* TEXT SEGMENT *
▼

LAURENCE REES: Then Hitler decides that essentially everybody in the 6th Army should stay in Stalingrad and be destroyed. It seems extraordinary. So how can we judge Hitler’s mentality at this time?
ANTONY BEEVOR: Well, I take your point entirely and I agree. I think one of the questions one has to ask, is about the whole question of Operation Barbarossa. I mean, to cut back on military production when you’re actually launching the most dangerous and ambitious operation in the history of the world, indicates that here’s something of a gambler who actually has a subconscious desire to lose. I know this is a sort of psychological speculation which historians shouldn’t really get into, but one has to consider it because of the consequences of these extraordinary decisions. He somehow believed that if the German soldier holds firm he will always be right. It was this whole notion, 'the triumph of the will', and the idea that somehow moral decision and decisiveness would overcome everything. And he still believed, in his ludicrously optimistic way, that he had all of these other divisions.
But the SS Panzer Divisions that he was thinking about hadn’t arrived yet, and there was no question of them being able to be used straight away for a breakthrough to open up the encirclement and to support the 6th Army. The problem was that he had invested so much in propaganda terms, even Goebbels was worried about how much was being invested in propaganda terms, about the capture of Stalingrad, that it was a question of pride, of vanity. He had captured Stalin’s city, and only a few days before the encirclement he was boasting to the old comrades in the Bürgerbräukeller in Munich that there is this city that happens to bear somebody’s name; he was obsessed with it as a trophy. Stalingrad was a trophy and an ersatz victory that he couldn’t let go of, and this was to lead to not only a disaster on an epic scale - and it was only exceeded later in ’44 and ’45 - but it actually gave the Soviet Union the confidence that now they actually really could beat the Germans, and, above all, the fact that they had actually used German tactics against them in this massive encirclement professionalised the Red Army in a way which one couldn’t have imagined only a few months before.

▲

* SET OF TASKS *
[a] In the Stalingrad interview, where was Hitler boasting to old comrades a few days before the encirclement?
[b] Can you quote the Stalingrad interview from "LAURENCE REES: Then" up to and including "at this time?"?
The lines after this interview have nothing to do with it.

* ENTRIES PROVIDED *

▼

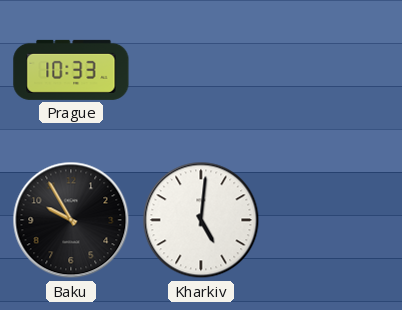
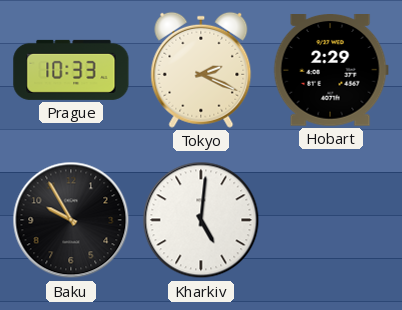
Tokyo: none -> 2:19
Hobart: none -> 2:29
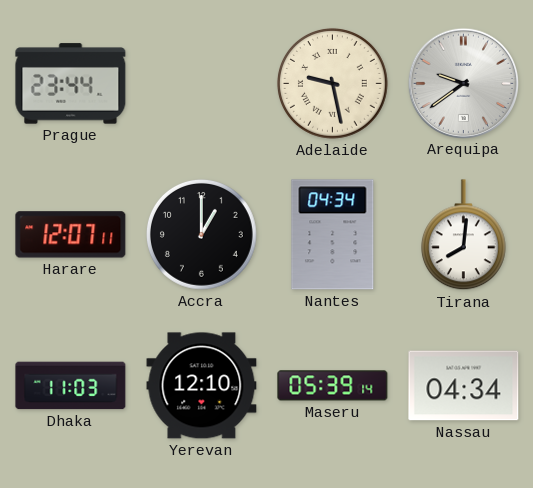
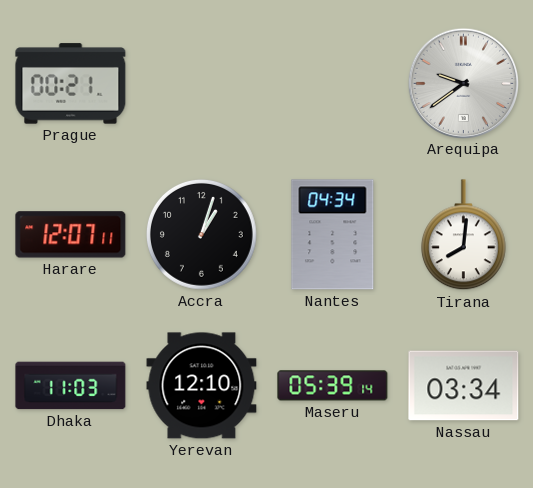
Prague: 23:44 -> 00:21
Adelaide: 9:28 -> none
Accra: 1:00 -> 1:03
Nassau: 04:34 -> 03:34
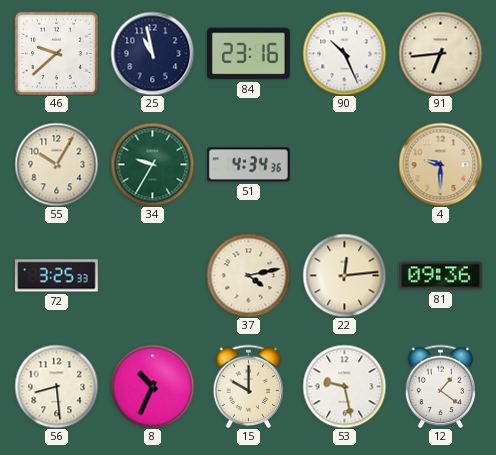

▲
▼

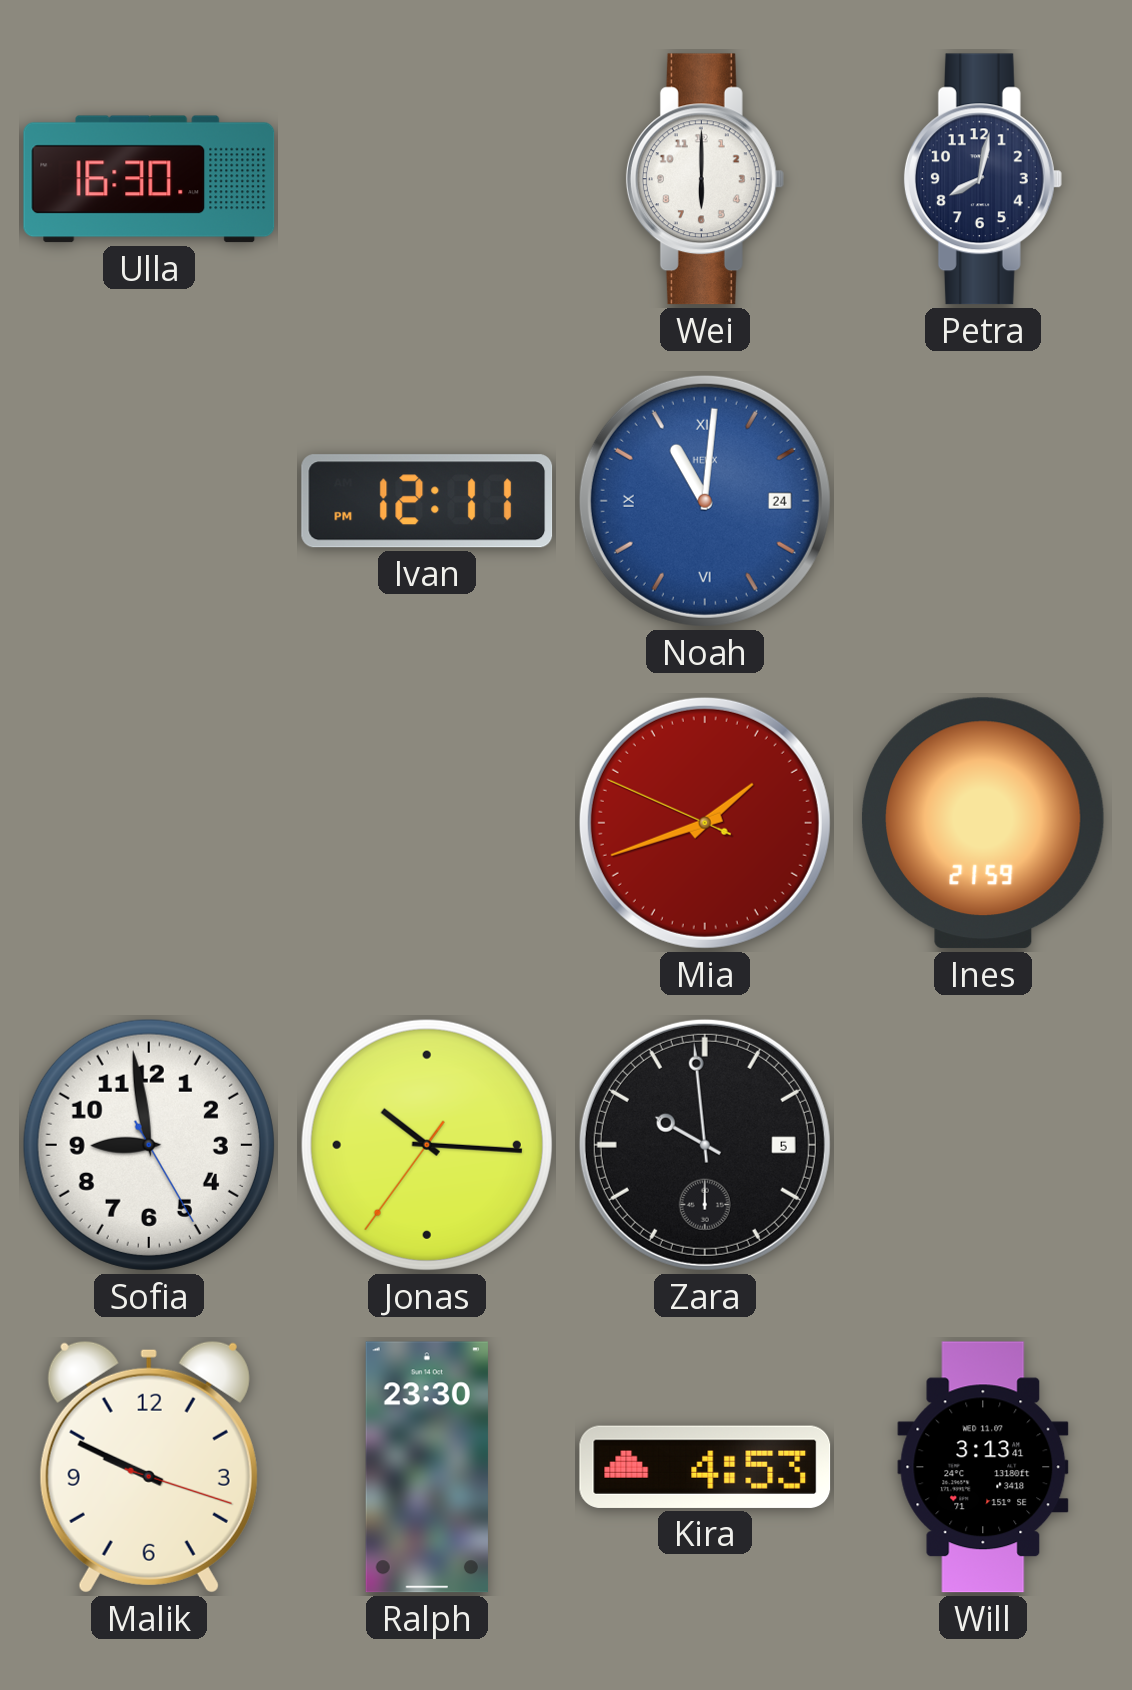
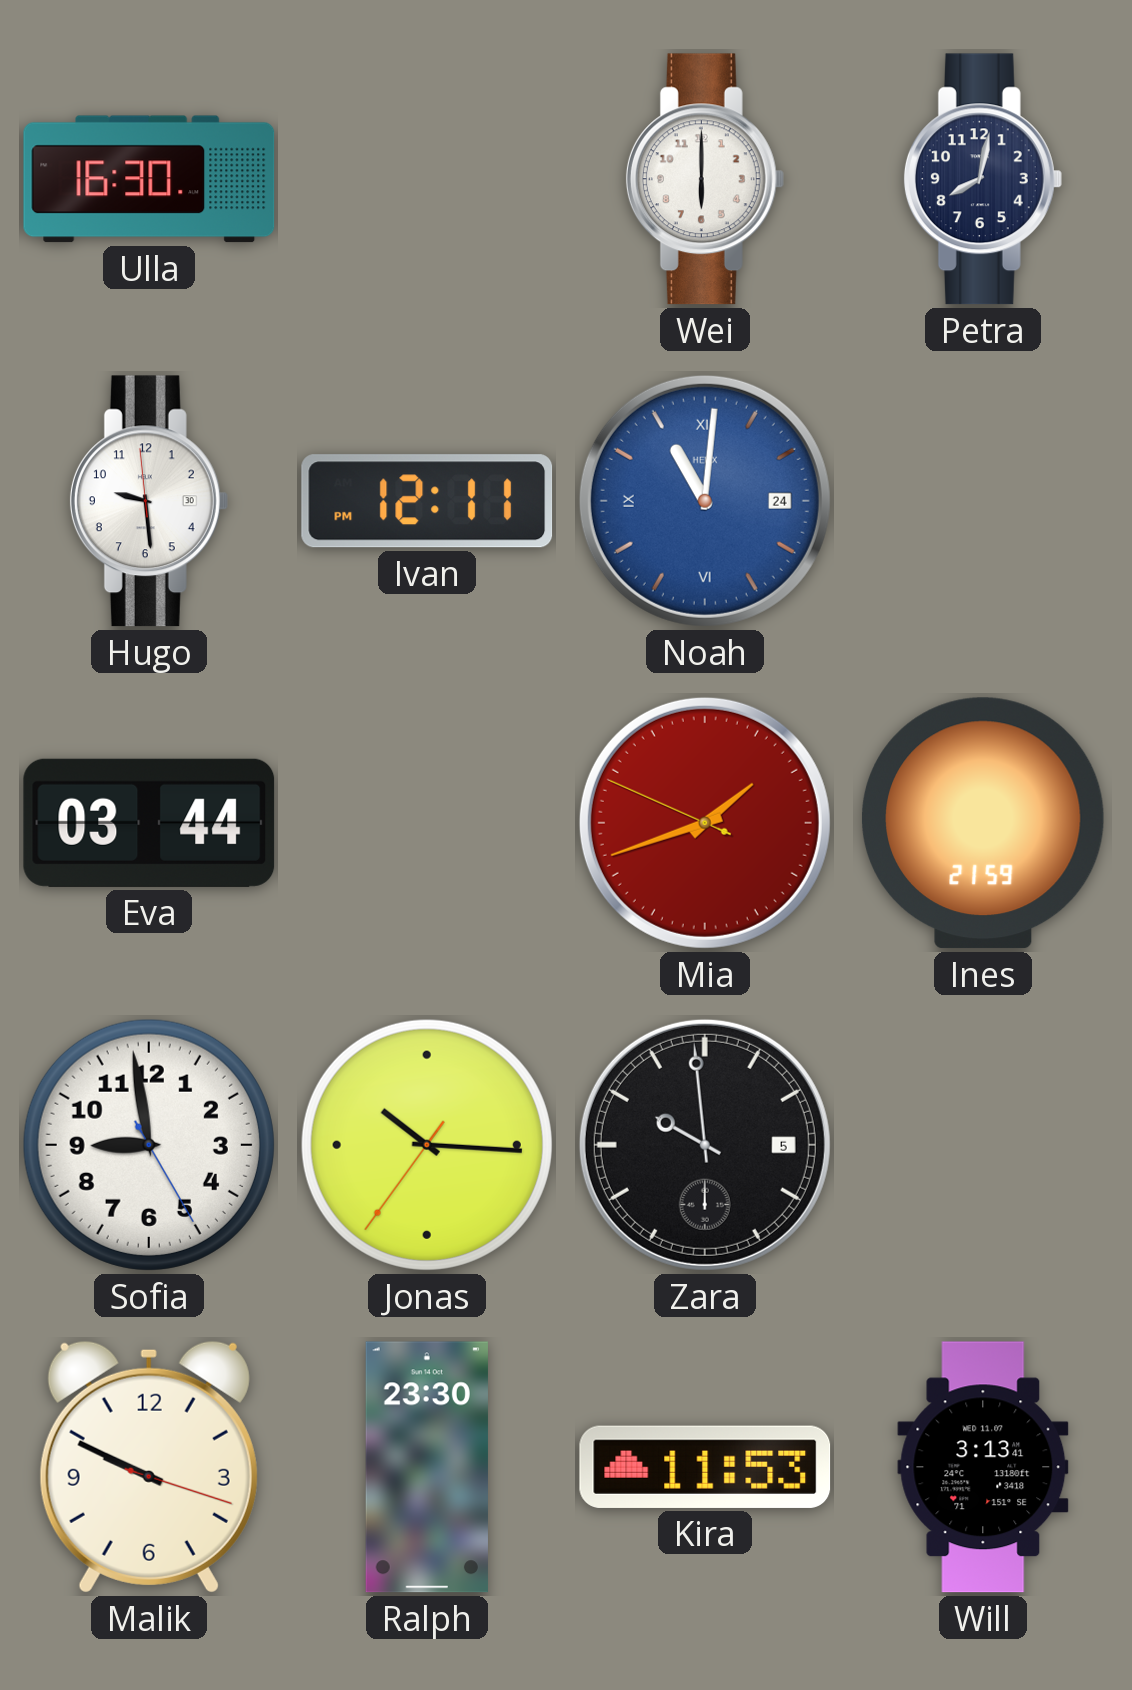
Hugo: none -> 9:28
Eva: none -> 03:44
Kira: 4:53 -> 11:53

▲

* PROBLEM SOLUTIONS *
[a] In the Bürgerbräukeller in Munich.

[b]
LAURENCE REES: Then Hitler decides that essentially everybody in the 6th Army should stay in Stalingrad and be destroyed. It seems extraordinary. So how can we judge Hitler’s mentality at this time?